Spragg was born in New York and raised in Rochester. She earned her bachelor’s degree at Smith College and moved to Boston in 1962 to pursue her Ph.D. She received a master’s degree in pharmacology and a Ph.D. in bacteriology and immunology from Harvard. Spragg joined the HMS faculty in 1972, where she enjoyed a highly successful first career as a research scientist making seminal discoveries about the kallikrein-kinin system. Her former research mentor, Frank Austen, notes, “Working with Jocelyn was exciting because of her imagination. Her move into an entirely different role as career innovator … found her even happier and more fulfilled.” Characteristic of her lifelong history of mentoring, two of her former trainees became leaders in the kallikrein-kinin field.

Her foray into formal teaching and program innovation began at the Radcliffe Institute for Advanced Study when an instructor for the Radcliffe Summer Program in Science suddenly resigned. Understanding the importance of increasing the number of women in science and medicine, Spragg helped develop a curriculum to expose young women in high school to the sciences and to introduce them to women who were in leadership roles.

As her interest in developing programs for minority students grew, she pursued a master’s degree in counseling psychology from Boston University, graduating in 1992, and served first as faculty coordinator (1991-98) and then as faculty director (1998-10) of diversity programs and special academic resources in the division of medical sciences at HMS. Encouraged by her longtime mentor and friend, Harold Amos, she developed one of the premier summer research programs in the country, the Summer Honors Undergraduate Research Program (SHURP).

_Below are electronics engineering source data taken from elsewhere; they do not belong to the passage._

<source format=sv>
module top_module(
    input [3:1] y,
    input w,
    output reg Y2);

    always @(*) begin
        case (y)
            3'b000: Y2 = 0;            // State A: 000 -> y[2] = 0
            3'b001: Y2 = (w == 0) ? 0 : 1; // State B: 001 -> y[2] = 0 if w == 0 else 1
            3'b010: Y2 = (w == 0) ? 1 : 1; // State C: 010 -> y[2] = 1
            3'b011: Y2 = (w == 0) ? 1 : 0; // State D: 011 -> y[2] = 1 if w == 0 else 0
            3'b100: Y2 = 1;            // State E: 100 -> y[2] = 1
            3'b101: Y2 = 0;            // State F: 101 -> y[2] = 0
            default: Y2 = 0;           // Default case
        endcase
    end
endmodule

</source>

Through this program she provided hundreds of minority students and students from small schools with research opportunities.

Spragg participated in numerous external advisory boards, was a regular speaker at the Annual Biomedical Research Conference for Minority Students, and was one of the founding summer program directors of the Leadership Alliance. Spragg was awarded HMS’s Harold Amos Faculty Diversity Award in recognition of her accomplishments.

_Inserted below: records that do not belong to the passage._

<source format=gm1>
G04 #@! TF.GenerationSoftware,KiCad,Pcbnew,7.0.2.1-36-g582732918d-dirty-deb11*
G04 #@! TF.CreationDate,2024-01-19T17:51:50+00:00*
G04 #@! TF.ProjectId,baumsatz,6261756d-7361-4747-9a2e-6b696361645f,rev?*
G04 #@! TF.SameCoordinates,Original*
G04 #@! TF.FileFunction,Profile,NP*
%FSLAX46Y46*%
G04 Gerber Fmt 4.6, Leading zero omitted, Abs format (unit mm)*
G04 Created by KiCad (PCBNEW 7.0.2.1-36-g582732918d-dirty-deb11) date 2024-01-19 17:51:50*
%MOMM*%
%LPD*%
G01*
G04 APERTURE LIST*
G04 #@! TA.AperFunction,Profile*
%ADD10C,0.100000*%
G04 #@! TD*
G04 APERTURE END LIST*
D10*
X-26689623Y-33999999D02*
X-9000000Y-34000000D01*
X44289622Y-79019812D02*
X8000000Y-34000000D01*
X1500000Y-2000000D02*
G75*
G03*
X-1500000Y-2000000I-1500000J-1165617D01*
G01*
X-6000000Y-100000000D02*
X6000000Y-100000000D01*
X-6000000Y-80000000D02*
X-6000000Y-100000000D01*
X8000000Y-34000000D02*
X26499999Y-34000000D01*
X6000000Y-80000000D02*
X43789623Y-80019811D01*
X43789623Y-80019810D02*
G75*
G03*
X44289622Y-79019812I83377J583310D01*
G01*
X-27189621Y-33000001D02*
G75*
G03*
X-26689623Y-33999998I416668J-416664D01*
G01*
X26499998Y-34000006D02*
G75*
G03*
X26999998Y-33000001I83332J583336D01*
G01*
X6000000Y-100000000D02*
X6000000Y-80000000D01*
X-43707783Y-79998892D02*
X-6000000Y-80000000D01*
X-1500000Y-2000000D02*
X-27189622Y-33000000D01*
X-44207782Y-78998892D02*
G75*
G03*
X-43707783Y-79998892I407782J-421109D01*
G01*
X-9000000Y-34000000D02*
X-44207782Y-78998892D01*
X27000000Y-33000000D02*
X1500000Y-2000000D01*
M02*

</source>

A consummate teacher and mentor to students, colleagues, and friends of all ages, “Momma Spragg,” as she was affectionately referred to by some of her former SHURP students, was always there to impart her guidance, wisdom, and tough love.

Spragg also enjoyed traveling, and spent her 68th birthday camping in the Moroccan desert.  She was also an accomplished horticulturist and served as treasurer of the New England Daylily Society for the past 15 years.

She is survived by her brother, Roger Spragg, and family. A memorial service honoring her will be held in January. Contributions in memory of Jocelyn Spragg and in support of underrepresented minority students may be made to Harvard University with a memo line stating “In Remembrance of Jocelyn Spragg,” and sent to Beth Thompson, Assistant Dean, Development Services, Harvard University, FAS Development Office, 124 Mt. Auburn Street, 3rd Floor, Cambridge, MA 02138.